EN QUELQUES MOTS…
« Constructions »
Je travaille, en ce moment, sur les « constructions durables ». Une expression dont chaque mot est source de confusions.
« Constructions » indique à la fois, selon le Larousse, l’« action de bâtir » et « ce qui est construit, maison, bâtiment ou monument ».
Commençons par « l’action de bâtir ». L’Union européenne souhaite que « les
bâtiments construits après 2018 dans les Etats membres soient des bâtiments « zéro énergie », en produisant autant d’énergie qu’ils en consomment ». Les architectes s’en soucient de plus en plus et leurs plans, leurs projets les plus récents nous annoncent des appartements plus petits, plus verts, des bâtiments soucieux de leurs dimensions sociales.
Mais c’est le déjà construit, le bâti, qui pose problème : la plupart des maisons, immeubles et bâtiments de nos villes. Ça concerne d’abord les populations les plus défavorisées - près de
7 millions de personnes en France - en situation de « précarité énergétique » qui n’ont pas les moyens de se chauffer en hiver (15% d’entre eux ont déclaré avoir eu froid en 2017). Les aides existent mais elles sont si compliquées que « seulement 2% des Français interrogés savent qu’ils peuvent
bénéficier d’un prêt à taux zéro pour les travaux de rénovation énergétique ».
La rénovation concerne bien plus de gens et d’entités publiques comme privées. Elle est plus complexe et elle coûte très cher, mais la plupart des experts semblent penser que les investissements pour réduire la passoire énergétique seraient vite rentables. Malgré cela, foyers, entreprises et administrations ont du mal à se convaincre (quand ils en ont la possibilité) que l’investissement lourd à court terme apportera des bénéfices à moyen et long terme. Tout change si vite. Ne les avait-on pas convaincu de faire confiance au diésel ?
L’appel à la sobriété pour réduire la consommation peut-être utile mais les secrets de la motivation, ce qui permet de convaincre, restent largement mystérieux…
« Durables »
Le second mot de l’expression « constructions durables » est encore plus problématique. En choisissant de traduire « sustainable » par « durable » les Français (à moins que ce ne soient les Québecois) nous confrontent à de multiples difficultés.
Indice de ce que nous ne sommes pas sur la bonne piste, si on refait les traductions dans le sens inverse « durable » se re-traduit par « durable » - avec accent british, américain ou indien -, alors que « soutenable » est traduit par « tenable » (toujours avec accent).
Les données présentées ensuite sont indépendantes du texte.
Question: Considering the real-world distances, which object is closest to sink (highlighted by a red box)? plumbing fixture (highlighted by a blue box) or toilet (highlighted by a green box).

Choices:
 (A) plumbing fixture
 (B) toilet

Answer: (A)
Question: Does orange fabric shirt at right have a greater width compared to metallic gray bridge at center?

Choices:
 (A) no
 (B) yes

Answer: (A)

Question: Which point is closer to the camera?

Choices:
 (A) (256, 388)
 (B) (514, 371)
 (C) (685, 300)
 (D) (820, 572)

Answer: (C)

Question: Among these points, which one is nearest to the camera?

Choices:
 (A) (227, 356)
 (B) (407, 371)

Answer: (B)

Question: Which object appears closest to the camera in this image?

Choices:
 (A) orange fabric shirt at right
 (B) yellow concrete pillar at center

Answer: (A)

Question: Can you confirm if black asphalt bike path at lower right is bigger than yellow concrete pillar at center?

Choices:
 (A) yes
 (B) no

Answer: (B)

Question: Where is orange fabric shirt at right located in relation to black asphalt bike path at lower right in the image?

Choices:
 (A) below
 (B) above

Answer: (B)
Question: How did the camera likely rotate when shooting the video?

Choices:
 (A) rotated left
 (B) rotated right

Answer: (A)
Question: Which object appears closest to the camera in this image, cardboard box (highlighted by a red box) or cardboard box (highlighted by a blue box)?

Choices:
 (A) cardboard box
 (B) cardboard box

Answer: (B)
Nous avons un problème.
Le Cambridge Dictionary et Word Reference proposent de traduire « sustainable » par « viable ». Un terme que le Centre National de Ressources Textuelles et Lexicales définit comme « Qui est apte à vivre; qui possède, présente toutes les conditions indispensables à la vie ». Vous voyez la différence. La pierre ou la vie. A moins que nous ne préférions la définition du Larousse : « De nature à durer longtemps, qui présente une certaine stabilité, une certaine résistance ».
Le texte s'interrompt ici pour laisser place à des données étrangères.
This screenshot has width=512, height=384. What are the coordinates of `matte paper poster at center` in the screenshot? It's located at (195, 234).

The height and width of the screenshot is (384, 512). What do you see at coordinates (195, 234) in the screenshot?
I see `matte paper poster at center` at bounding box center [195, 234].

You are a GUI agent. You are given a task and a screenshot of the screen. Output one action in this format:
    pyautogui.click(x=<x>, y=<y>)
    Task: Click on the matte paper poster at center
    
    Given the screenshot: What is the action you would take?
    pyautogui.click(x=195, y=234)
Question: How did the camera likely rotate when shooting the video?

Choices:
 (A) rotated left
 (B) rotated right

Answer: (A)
Et c’est là qu’est le piège : le mot durable nous empêche de nous mettre dans l’état d’esprit dont nous avons besoin aujourd’hui.
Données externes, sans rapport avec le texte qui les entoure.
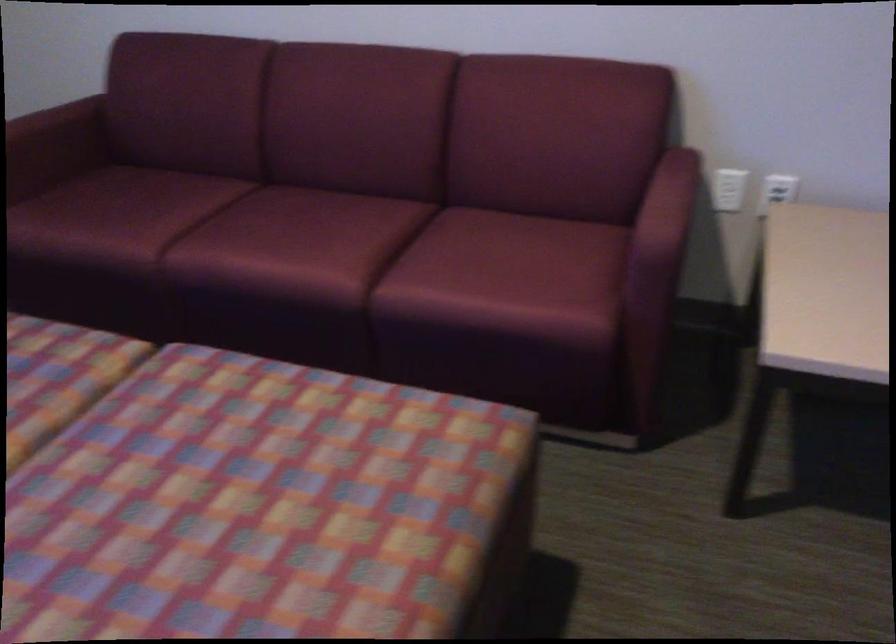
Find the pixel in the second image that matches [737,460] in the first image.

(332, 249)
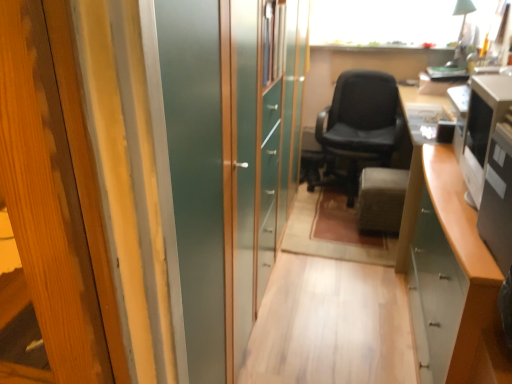
Question: Based on their positions, is black glossy desktop computer at right, which is counted as the 2th desktop computer, starting from the back, located to the left or right of satin silver monitor at right, positioned as the 1th desktop computer in back-to-front order?

Choices:
 (A) right
 (B) left

Answer: (B)

Question: Is black glossy desktop computer at right, which is the 1th desktop computer in front-to-back order, in front of or behind satin silver monitor at right, positioned as the 1th desktop computer in back-to-front order, in the image?

Choices:
 (A) front
 (B) behind

Answer: (A)

Question: Estimate the real-world distances between objects in this image. Which object is farther from the satin silver monitor at right, positioned as the 1th desktop computer in back-to-front order?

Choices:
 (A) velvet gray ottoman at center
 (B) black leather chair at center
 (C) white glossy cabinet at lower right
 (D) black glossy desktop computer at right, which is counted as the 2th desktop computer, starting from the back

Answer: (B)

Question: Estimate the real-world distances between objects in this image. Which object is closer to the velvet gray ottoman at center?

Choices:
 (A) black glossy desktop computer at right, which is the 1th desktop computer in front-to-back order
 (B) black leather chair at center
 (C) white glossy cabinet at lower right
 (D) satin silver monitor at right, positioned as the 1th desktop computer in back-to-front order

Answer: (B)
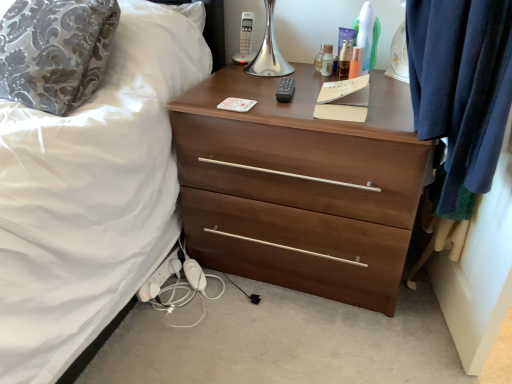
Identify the location of free space that is to the left of black plastic remote at center. The height and width of the screenshot is (384, 512). [x=231, y=93].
On construit en dur pour que ça dure alors que le défi est de s’adapter. Rien à foutre des donjons, chateaux-forts et autres constructions bétonnières qui durent une éternité… Notre-Dame, elle-même, ne survit qu’en s’adaptant… par la force des choses et c’est pourquoi elle n’est jamais reconstruite à l’identique.
Nous avons besoin de constructions vivantes, qui bougent et permettent de continuer à vivre dans des conditions acceptables. Une question de résilience que Chloë Voisin-Bormuth, de La Fabrique de la Cité explique avec beaucoup d’élégance : «
La résilience (le roseau) est dynamique quand la résistance (le chêne) est statique ; la première accepte dès l’origine la perte et le changement conséquent à l’adaptation, quand la seconde mise sur la protection face au choc et sur sa capacité à l’absorber — au risque de rompre si le choc est trop dur ».
Le CNRTL définit « soutenable » comme : « qui peut-être défendu avec raison ». Voilà pourquoi « durable » n’est pas « soutenable ».
Re-tricotons
- La consommation énergétique de l’immobilier est supérieure à celle de la mobilité ou de la production industrielle.
- Nous devons distinguer les constructions futures qui devront être conçues différemment de celles d’hier avec l’adaptabilité en mire plus que la durabilité, et le bâti dont la rénovation, complexe autant que coûteuse, risque de n’être que provisoire au vu des exigences croissantes d’efficacité énergétique.
- Notre manque de rigueur dans le choix des termes, s’il facilite la communication, perturbe la recherche de solutions efficaces. Plus grave encore, elles nous empêchent de changer de « mindset » d’état d’esprit, de façon de concevoir le problème.